All Let's Encrypt Certificates Affected by the CAA Rechecking Bug Have Been Reissued

On February 29, 2020, Let’s Encrypt found a bug in their Certificate Authority Authorization (CAA) code related to their CA software called Boulder. Over three million certificates issued by Let's Encrypt were affected. The bug itself, as per the official 2020.02.29 CAA Rechecking Bug thread, was:

The bug: when a certificate request contained N domain names that needed CAA rechecking, Boulder would pick one domain name and check it N times. What this means in practice is that if a subscriber validated a domain name at time X, and the CAA records for that domain at time X allowed Let’s Encrypt issuance, that subscriber would be able to issue a certificate containing that domain name until X+30 days, even if someone later installed CAA records on that domain name that prohibit issuance by Let’s Encrypt.

All hosting plans we offer include free SSL certificates by Let's Encrypt, and a lot of our customers use them, which meant that many websites would be affected.

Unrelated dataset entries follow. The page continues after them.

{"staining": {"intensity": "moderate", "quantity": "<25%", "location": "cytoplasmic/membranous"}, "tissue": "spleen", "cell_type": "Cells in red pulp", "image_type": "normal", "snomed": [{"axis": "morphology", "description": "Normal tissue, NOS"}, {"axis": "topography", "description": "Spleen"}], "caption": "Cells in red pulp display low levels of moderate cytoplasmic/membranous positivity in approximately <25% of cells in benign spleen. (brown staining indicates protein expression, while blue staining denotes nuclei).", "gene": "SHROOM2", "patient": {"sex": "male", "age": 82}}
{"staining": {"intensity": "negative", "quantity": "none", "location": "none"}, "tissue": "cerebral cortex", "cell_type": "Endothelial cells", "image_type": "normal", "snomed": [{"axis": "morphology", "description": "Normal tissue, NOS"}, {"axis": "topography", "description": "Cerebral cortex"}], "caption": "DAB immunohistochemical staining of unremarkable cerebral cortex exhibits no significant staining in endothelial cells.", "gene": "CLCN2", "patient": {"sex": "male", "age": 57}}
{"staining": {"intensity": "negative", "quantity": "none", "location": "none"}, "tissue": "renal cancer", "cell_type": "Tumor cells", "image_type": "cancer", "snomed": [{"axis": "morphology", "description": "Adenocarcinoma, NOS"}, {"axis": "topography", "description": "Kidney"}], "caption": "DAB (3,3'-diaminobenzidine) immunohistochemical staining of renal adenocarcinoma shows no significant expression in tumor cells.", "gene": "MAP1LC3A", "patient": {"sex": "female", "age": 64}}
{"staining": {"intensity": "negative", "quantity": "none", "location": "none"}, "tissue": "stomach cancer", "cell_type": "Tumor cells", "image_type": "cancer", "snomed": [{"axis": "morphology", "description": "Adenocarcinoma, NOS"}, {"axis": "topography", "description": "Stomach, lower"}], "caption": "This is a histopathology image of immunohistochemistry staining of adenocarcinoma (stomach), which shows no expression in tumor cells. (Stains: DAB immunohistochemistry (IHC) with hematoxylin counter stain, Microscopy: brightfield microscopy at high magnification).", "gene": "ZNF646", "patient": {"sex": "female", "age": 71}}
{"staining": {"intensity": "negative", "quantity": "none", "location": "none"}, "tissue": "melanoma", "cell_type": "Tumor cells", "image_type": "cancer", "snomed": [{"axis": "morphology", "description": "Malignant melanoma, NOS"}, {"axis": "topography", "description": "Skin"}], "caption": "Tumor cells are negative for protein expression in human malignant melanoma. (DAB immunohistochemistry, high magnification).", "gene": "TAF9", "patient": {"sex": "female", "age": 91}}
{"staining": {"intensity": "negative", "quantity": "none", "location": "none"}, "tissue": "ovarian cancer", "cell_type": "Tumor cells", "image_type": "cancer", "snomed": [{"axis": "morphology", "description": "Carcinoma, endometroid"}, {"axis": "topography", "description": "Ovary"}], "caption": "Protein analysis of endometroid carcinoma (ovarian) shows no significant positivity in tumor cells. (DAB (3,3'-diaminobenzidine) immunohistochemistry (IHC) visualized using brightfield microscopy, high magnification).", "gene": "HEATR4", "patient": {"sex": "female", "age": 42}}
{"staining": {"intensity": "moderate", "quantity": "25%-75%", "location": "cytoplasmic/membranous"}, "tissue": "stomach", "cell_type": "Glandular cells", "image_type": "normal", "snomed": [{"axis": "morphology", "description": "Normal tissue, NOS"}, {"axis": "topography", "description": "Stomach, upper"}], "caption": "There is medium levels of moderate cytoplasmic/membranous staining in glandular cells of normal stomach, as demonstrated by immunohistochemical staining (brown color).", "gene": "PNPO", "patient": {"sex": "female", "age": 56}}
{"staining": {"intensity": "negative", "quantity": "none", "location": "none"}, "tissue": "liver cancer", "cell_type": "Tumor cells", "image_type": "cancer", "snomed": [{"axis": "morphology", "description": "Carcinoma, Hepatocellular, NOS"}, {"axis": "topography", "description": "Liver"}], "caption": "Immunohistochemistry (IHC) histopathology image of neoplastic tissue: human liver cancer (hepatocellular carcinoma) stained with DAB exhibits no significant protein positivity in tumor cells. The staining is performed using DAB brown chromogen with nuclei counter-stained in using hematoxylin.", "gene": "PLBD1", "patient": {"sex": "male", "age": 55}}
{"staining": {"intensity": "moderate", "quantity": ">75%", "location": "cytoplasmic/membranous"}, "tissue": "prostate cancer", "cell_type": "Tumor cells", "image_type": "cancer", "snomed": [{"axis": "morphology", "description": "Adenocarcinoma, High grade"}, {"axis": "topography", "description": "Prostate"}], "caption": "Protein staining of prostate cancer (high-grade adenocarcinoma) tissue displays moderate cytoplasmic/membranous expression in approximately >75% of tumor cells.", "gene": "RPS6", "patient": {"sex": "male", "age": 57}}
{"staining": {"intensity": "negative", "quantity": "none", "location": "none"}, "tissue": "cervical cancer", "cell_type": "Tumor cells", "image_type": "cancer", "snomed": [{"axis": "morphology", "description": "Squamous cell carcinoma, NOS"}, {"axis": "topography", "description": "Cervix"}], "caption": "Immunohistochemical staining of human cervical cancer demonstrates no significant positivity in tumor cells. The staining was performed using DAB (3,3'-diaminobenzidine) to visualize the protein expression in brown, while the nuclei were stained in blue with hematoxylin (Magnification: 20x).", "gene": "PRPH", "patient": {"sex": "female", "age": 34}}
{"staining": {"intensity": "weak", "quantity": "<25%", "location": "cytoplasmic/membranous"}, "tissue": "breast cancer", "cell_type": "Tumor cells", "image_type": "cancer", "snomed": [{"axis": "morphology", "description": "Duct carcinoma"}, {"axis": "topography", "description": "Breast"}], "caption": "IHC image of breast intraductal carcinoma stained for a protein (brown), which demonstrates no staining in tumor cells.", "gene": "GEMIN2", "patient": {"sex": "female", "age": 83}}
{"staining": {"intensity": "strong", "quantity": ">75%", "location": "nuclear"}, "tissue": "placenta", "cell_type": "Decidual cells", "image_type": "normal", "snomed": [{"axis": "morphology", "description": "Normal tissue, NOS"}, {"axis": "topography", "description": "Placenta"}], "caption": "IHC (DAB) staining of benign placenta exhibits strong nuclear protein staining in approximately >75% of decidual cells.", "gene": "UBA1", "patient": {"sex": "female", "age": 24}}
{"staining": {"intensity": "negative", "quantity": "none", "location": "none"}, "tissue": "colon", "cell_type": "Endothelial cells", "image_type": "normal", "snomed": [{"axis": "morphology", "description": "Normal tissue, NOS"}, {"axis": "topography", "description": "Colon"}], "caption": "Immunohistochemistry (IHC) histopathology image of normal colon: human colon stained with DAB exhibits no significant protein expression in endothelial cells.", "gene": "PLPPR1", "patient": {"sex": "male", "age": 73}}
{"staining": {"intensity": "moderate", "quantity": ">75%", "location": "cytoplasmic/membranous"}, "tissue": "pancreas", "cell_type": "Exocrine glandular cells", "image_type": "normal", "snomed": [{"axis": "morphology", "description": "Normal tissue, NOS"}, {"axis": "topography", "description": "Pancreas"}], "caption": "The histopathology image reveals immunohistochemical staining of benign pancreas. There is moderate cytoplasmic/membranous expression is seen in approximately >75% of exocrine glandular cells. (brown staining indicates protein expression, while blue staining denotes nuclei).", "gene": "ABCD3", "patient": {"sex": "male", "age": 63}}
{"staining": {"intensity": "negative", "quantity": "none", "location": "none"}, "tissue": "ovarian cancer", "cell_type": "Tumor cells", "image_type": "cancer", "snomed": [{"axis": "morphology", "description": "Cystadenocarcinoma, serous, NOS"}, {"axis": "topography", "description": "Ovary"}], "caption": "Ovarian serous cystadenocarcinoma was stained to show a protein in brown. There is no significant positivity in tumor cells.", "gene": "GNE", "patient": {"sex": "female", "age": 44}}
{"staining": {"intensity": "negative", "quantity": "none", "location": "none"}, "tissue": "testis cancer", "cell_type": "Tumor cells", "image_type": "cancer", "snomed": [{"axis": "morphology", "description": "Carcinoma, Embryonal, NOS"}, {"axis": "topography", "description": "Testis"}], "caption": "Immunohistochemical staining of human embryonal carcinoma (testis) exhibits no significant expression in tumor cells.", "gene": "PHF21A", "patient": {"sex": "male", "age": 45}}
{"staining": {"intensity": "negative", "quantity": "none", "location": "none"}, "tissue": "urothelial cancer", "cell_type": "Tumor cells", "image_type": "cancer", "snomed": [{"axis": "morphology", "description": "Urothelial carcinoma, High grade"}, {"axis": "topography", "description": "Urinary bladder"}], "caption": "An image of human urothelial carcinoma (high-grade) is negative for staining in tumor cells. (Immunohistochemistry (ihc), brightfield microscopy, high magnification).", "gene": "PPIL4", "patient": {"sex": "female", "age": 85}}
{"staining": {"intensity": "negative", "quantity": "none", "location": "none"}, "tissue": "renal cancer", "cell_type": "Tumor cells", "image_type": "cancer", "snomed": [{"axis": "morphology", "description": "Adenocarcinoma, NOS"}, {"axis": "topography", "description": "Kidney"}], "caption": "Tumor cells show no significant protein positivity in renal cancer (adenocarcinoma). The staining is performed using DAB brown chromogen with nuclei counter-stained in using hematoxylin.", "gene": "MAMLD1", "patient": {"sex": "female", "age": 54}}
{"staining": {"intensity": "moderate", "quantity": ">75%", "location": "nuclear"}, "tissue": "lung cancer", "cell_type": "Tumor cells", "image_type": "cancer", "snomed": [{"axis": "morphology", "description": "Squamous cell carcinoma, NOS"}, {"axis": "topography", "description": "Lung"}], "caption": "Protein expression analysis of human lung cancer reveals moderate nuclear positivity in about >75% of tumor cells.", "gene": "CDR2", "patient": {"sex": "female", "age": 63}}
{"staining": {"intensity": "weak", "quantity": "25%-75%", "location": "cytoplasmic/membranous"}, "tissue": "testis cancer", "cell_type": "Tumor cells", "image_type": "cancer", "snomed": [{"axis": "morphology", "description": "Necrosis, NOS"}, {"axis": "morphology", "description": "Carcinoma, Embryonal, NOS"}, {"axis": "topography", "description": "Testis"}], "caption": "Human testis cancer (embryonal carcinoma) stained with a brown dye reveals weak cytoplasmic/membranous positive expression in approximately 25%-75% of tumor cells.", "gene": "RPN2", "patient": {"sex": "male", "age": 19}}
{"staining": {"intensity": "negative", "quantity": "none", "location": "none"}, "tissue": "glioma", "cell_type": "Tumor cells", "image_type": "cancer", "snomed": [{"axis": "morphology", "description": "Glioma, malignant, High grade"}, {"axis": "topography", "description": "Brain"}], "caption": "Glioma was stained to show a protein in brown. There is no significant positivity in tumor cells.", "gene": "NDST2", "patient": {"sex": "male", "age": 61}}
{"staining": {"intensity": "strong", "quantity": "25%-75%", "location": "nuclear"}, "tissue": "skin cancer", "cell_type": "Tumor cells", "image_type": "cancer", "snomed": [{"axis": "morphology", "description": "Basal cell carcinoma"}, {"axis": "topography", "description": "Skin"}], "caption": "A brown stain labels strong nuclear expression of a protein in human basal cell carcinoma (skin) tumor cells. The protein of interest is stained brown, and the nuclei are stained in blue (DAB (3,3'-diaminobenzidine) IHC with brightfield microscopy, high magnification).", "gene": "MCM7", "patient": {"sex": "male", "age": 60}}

At ICDSoft we take such issues very seriously, and our team took immediate action. We checked for any affected certificates on our servers in order to reissue them accordingly. There were 128 SSL certificates that had been affected by the CAA rechecking bug, and they have all been successfully reissued. As a result, no customer of ICDSoft experienced any SSL-related issues caused by this bug and the subsequent revocation by Let's Encrypt of all affected certificates.